* _PASSAGE SHOWN_
We're lucky that we still have a milkman, even if he only comes every other day (Sundays off). I know we could go to the corner shop or the supermarket and it would probably be cheaper, but I like the idea of someone being around in the early morning, seeing what is going on.

Anyway, I like milk bottles, and those bottle shaped sweets, so they're in .

01 December 2008

countdown

I thought I'd try to warm myself up for Christmas, set myself a little project to create a pictorial Advent calendar. I thought it might make me focus a little more. So here we have day one - the Pandoro and the hazelnut stars. All of which are waiting on this set of shelves to go down into storage in the cellar. So are the shelves.

You see, I noticed that my neighbour had put these out for recycling and I thought they would go very nicely in my cellar and would encourage me to tidy it out and throw some stuff out. Except there's no room in the cellar until we do actually throw some stuff out. Get the picture? So now we have the shelves waiting in the kitchen by the door, a holding bay for all the things that are meant to go downstairs. And instead of hiding my Christmas supplies away, they are now on display with anything else that needs to be taken its proper resting place. Of course, the temptation is too much. Which is why there used to be a full box of hazelnut stars and now there is only one left. And I am going to eat that as soon as I finish writing this.

This just won't do at all.

27 November 2008

lightening up


November is never an easy month and this year it seems to have been long and gloomy and more redolent of loss and decay than it normally is. So here is something a little lighter. It comes from the window of a little newsagent /stationers shop that I rather like in Greenwich.

* _DATASET EXCERPT_
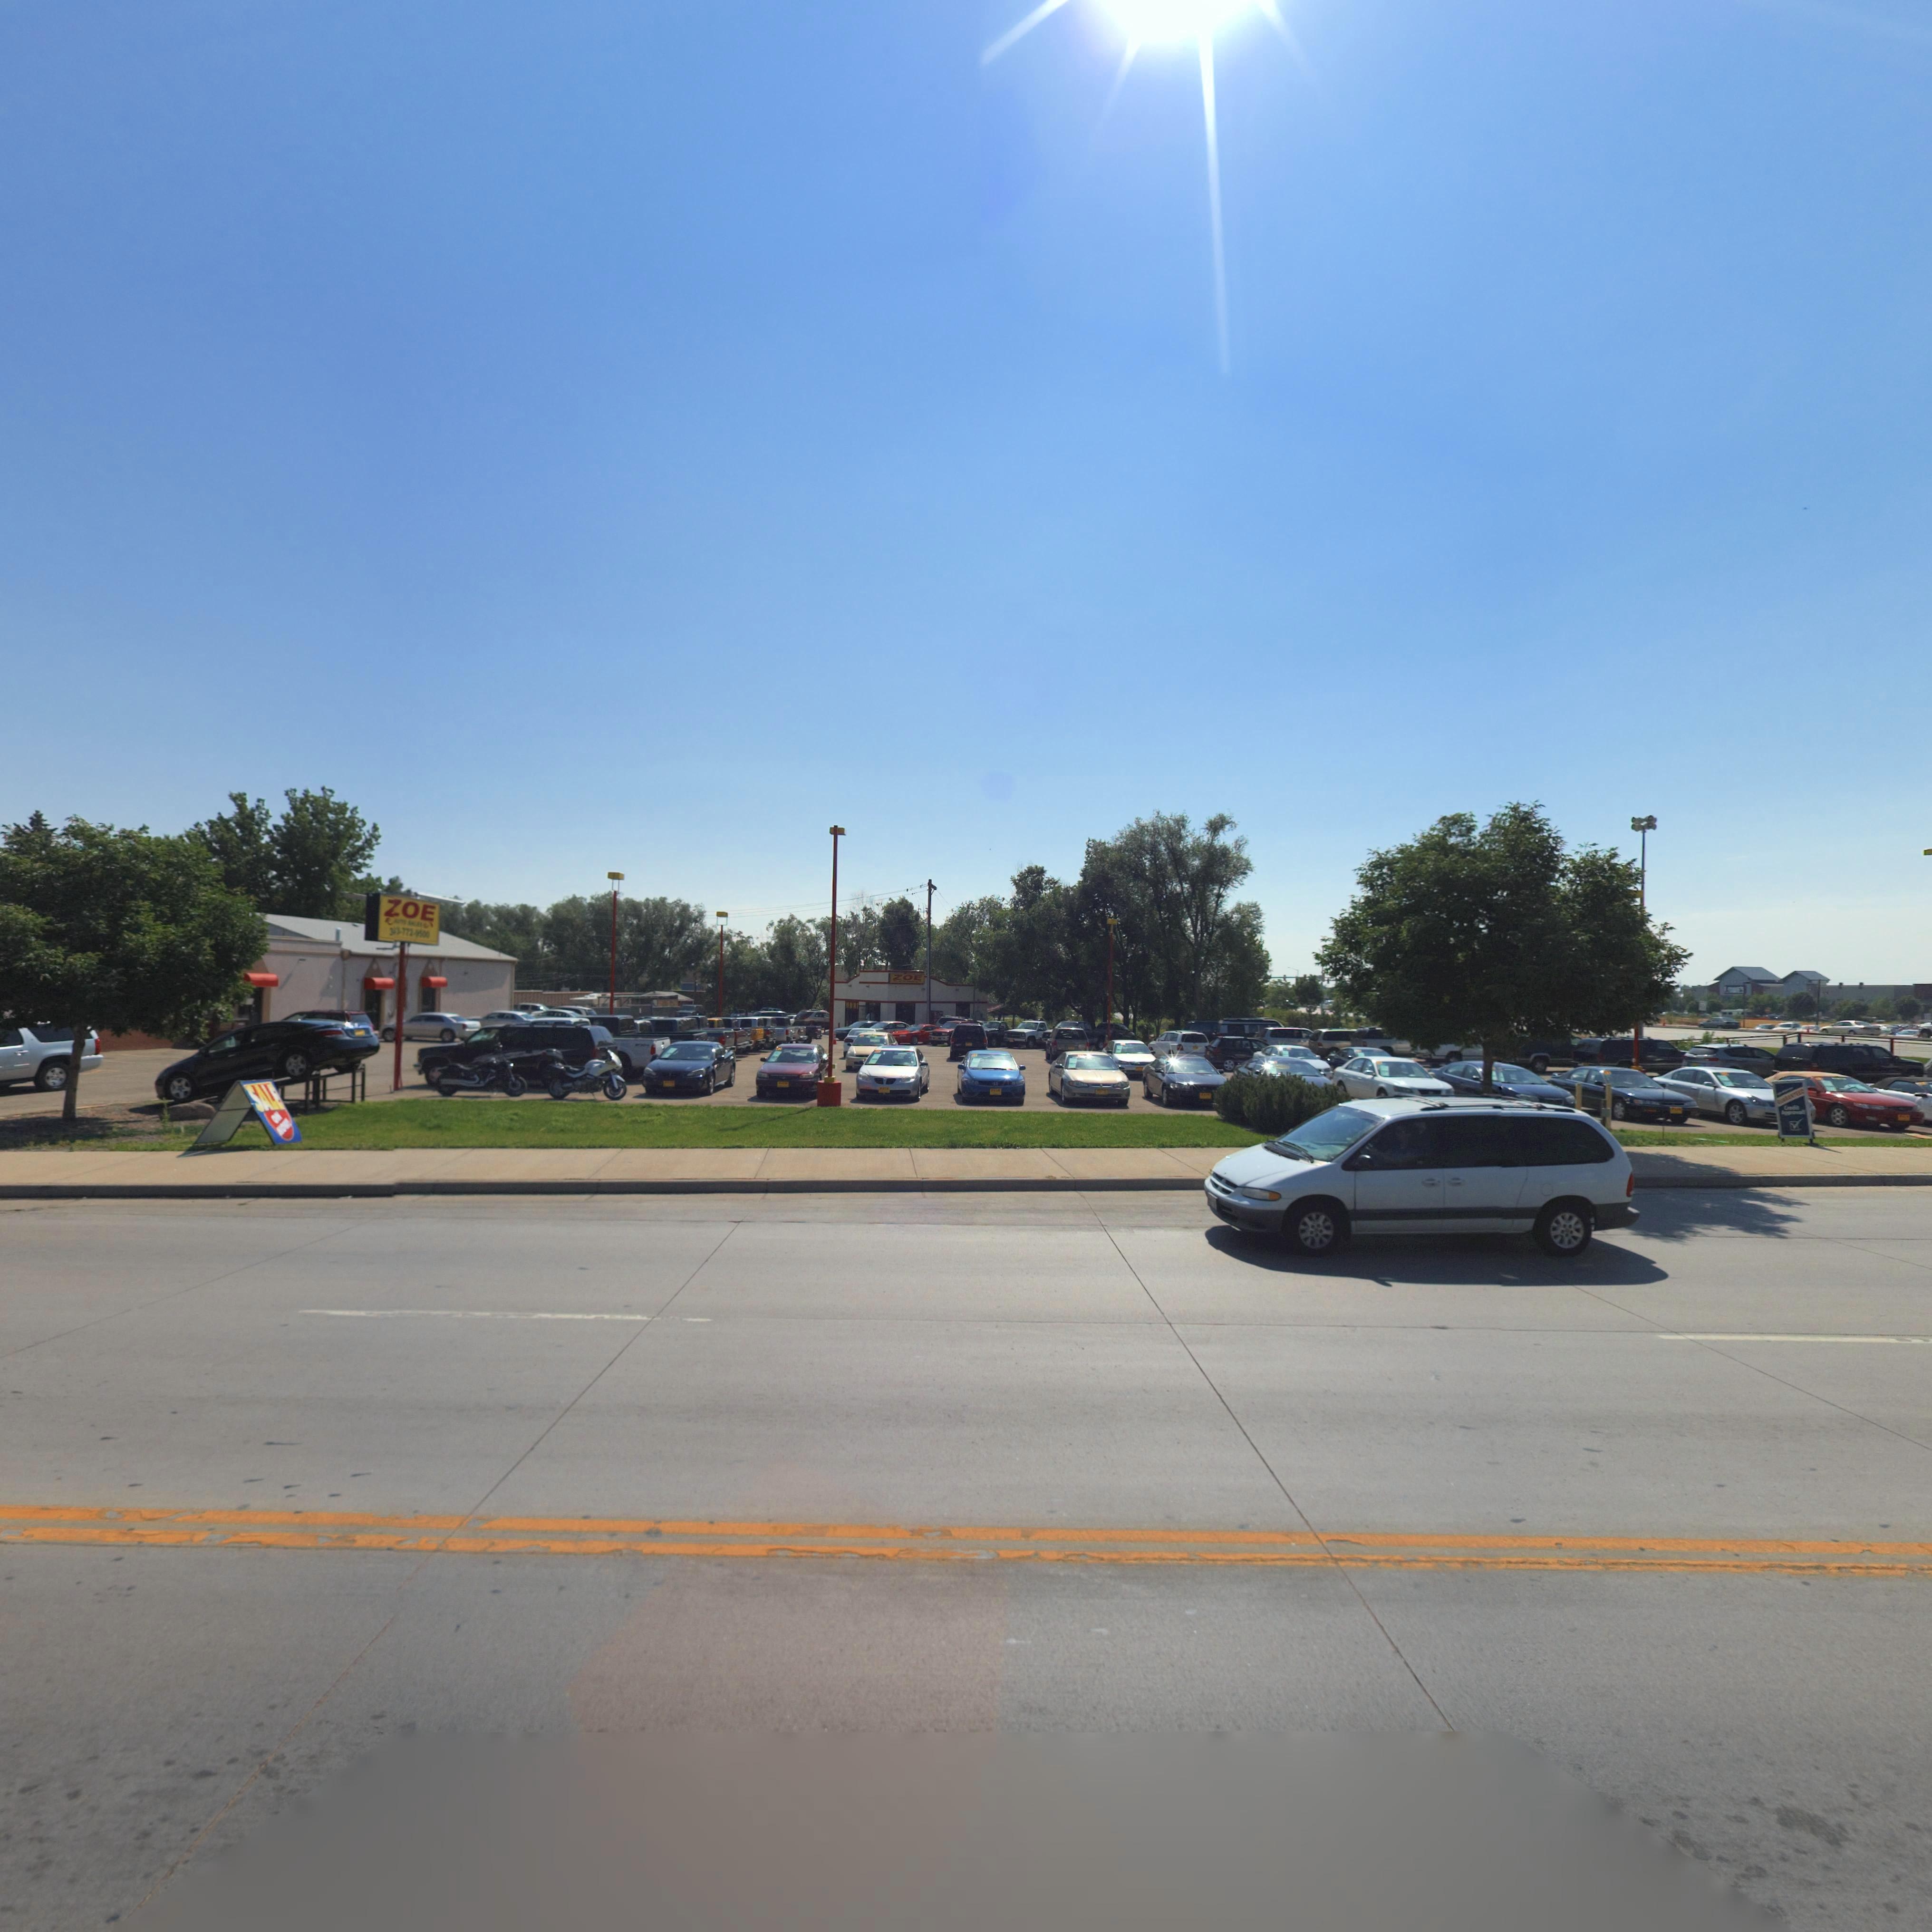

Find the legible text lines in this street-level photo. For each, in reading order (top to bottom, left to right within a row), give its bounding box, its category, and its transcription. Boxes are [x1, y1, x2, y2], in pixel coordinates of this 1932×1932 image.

[383, 898, 436, 922] BusinessName: ZOE
[892, 974, 922, 981] BusinessName: ZOE
[1723, 985, 1744, 993] BusinessName: LOWE'S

* _THINGS TO DO_
(1) Return the blog text starting at "We're lucky that" and ending at "is going on.".
(2) Answer these questions from the blog text, one per line:
(a) How often does the milkman come?
(b) What does day one of the Advent calendar show?
(c) Where is the little newsagent/stationers shop?
(3) Extend the blog text, picking up after its final sentence.

* _TASK ANSWERS_
(1)
We're lucky that we still have a milkman, even if he only comes every other day (Sundays off). I know we could go to the corner shop or the supermarket and it would probably be cheaper, but I like the idea of someone being around in the early morning, seeing what is going on.

(2)
(a) Every other day, with Sundays off.
(b) The Pandoro and the hazelnut stars.
(c) Greenwich.

(3)
I love reading home made adverts,. They range from the mundane to the oblique and totally outrageous. You never know what treasures you are going to find there. These are just two of the spoofs posted by a local comedian/ artist. There was also a great "luxury caravan" holiday ad with accompanying polaroid of a 60's brown and buff caravan ( which actually I would have been very happy to spend a holiday in). But the fountain pen ad tickles me most of all. As well it might.

Oh, and I've started buying (and having a glass of) sherry, which is always a sign that Christmas is on its way.

25 November 2008

kitchen dreams

I unearthed this book in my cupboards in one of my recent purges. It was probably the first hardback cookery book that I ever bought. She writes well, Jane Grigson. History, provenance, poetry are woven together with lovely words like "inasmuch" and "hugger-mugger". Looking back at it now, you can see how much has changed. So many more varieties of vegetables are available. When she lists potato varieties, she suggests that you will have to grow your own to get hold of anything other than three or four commercially grown varieties. How things have changed.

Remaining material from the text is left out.